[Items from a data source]
☆ ☆ ☆ ☆ ☆

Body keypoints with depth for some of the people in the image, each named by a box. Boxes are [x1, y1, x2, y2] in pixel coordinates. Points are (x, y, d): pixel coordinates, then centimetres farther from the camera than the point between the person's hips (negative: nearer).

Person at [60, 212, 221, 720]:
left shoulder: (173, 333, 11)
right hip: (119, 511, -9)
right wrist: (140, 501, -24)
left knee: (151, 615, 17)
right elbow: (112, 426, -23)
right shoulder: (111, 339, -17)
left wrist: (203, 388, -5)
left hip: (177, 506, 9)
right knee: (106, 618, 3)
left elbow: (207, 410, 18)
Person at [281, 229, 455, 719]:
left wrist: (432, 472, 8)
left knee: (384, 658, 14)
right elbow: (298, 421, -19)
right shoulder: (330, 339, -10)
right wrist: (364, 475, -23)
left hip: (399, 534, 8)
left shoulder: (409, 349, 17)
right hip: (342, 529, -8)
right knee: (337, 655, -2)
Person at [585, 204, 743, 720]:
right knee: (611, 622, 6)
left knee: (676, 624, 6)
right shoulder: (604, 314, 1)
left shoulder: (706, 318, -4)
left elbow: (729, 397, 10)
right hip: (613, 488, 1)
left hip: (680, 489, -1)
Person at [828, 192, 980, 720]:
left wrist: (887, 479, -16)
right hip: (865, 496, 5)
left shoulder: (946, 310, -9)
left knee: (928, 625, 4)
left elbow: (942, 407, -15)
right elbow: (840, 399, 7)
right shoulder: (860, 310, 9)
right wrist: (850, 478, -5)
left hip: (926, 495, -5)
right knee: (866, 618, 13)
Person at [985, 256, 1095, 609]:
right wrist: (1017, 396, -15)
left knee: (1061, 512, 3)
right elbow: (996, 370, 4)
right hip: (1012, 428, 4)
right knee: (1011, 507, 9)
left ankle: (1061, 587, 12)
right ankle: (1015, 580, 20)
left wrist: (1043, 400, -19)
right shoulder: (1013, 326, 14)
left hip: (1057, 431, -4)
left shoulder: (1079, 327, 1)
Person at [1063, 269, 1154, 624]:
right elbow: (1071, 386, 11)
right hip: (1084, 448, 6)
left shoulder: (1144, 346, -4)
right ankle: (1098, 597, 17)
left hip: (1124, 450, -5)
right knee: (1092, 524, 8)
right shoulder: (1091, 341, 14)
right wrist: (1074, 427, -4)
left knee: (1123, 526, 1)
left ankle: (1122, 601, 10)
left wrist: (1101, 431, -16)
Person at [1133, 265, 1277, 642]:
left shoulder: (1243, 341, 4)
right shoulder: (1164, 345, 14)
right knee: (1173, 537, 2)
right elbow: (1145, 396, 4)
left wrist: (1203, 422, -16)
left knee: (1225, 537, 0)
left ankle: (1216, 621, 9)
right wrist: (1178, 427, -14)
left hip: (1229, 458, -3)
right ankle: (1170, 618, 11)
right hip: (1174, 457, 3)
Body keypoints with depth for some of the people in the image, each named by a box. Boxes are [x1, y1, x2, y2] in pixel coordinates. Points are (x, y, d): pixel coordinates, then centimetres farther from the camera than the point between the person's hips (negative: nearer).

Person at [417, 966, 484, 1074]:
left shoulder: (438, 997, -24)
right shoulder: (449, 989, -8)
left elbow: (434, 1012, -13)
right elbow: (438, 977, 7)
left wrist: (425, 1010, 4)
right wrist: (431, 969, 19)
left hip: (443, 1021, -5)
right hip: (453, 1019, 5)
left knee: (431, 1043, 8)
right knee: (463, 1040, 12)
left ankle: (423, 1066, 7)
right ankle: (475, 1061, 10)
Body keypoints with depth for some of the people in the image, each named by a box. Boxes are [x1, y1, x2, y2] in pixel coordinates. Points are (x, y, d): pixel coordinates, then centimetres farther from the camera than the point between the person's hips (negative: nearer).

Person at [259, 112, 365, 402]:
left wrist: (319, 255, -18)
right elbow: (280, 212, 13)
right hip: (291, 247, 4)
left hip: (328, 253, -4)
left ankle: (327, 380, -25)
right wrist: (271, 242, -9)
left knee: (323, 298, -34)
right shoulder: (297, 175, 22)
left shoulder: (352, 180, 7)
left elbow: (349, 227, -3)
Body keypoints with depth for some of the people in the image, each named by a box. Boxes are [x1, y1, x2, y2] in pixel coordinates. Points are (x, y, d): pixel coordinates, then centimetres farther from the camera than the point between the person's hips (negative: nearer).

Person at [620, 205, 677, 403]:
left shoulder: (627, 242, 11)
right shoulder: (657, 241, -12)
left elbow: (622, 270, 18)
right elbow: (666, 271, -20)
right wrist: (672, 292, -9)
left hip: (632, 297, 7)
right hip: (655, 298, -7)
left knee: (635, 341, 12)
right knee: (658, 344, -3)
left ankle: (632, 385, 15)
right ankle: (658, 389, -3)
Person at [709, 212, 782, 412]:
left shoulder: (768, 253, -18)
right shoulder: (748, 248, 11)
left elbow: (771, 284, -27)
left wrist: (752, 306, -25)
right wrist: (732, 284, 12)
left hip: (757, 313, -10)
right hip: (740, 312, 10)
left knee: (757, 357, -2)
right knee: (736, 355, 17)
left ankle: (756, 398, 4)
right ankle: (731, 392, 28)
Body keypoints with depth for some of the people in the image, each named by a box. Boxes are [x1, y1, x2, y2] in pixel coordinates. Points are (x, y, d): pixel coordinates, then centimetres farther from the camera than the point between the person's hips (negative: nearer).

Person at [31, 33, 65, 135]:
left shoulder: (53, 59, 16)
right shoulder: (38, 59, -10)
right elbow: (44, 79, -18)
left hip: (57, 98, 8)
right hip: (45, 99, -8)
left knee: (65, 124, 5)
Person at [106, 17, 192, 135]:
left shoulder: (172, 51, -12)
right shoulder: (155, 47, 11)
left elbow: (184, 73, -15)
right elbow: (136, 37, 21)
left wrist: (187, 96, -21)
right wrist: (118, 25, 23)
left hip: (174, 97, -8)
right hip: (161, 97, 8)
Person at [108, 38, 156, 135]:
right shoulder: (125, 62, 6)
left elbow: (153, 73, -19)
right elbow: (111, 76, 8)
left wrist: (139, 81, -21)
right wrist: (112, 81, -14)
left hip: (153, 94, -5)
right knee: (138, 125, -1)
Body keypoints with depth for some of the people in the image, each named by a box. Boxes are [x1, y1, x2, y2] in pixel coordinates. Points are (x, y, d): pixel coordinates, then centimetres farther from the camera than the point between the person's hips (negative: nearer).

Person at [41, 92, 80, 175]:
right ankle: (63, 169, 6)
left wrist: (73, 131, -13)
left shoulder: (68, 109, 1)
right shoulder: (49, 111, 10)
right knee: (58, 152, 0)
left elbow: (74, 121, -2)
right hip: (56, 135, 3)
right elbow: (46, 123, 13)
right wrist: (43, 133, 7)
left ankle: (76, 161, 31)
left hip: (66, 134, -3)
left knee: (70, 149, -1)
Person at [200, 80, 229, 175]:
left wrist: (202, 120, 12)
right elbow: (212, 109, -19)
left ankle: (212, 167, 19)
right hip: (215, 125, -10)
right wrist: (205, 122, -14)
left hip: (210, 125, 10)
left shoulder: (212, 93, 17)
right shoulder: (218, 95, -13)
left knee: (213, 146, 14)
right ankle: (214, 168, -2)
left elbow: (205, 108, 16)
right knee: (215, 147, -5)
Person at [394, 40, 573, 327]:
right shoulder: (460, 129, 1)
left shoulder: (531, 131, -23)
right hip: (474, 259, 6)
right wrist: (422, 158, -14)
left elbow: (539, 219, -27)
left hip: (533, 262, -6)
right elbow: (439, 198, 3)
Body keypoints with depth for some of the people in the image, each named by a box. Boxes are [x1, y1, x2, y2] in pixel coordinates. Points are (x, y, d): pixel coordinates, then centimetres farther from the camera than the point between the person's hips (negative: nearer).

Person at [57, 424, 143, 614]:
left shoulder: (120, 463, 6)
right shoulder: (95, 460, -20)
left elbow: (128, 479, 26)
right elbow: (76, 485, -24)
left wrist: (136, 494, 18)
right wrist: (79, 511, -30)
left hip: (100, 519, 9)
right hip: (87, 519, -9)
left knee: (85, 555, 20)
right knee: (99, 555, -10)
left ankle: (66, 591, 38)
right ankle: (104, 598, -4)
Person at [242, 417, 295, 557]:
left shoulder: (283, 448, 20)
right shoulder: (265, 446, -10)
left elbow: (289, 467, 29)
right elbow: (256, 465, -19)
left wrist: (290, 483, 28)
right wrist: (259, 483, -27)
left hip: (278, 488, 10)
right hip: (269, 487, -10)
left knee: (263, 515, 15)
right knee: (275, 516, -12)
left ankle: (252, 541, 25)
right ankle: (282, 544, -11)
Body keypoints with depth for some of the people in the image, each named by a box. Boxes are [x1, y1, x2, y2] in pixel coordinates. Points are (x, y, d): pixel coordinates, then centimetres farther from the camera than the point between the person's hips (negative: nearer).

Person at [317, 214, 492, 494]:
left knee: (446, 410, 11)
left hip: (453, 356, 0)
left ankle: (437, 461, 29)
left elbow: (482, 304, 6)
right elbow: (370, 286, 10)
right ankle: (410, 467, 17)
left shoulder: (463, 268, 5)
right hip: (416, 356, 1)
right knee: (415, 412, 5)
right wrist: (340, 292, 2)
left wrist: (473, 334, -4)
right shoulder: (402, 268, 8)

☆ ☆ ☆ ☆ ☆

Description of the task »
Revise the lines in the stretch from the line containing "left elbow: (482, 304, 6)" through the last line, replacing "shoulder" with "shoulder joint" and leaving all else unchanged.

Answer to the exercise »
left elbow: (482, 304, 6)
right elbow: (370, 286, 10)
right ankle: (410, 467, 17)
left shoulder joint: (463, 268, 5)
right hip: (416, 356, 1)
right knee: (415, 412, 5)
right wrist: (340, 292, 2)
left wrist: (473, 334, -4)
right shoulder joint: (402, 268, 8)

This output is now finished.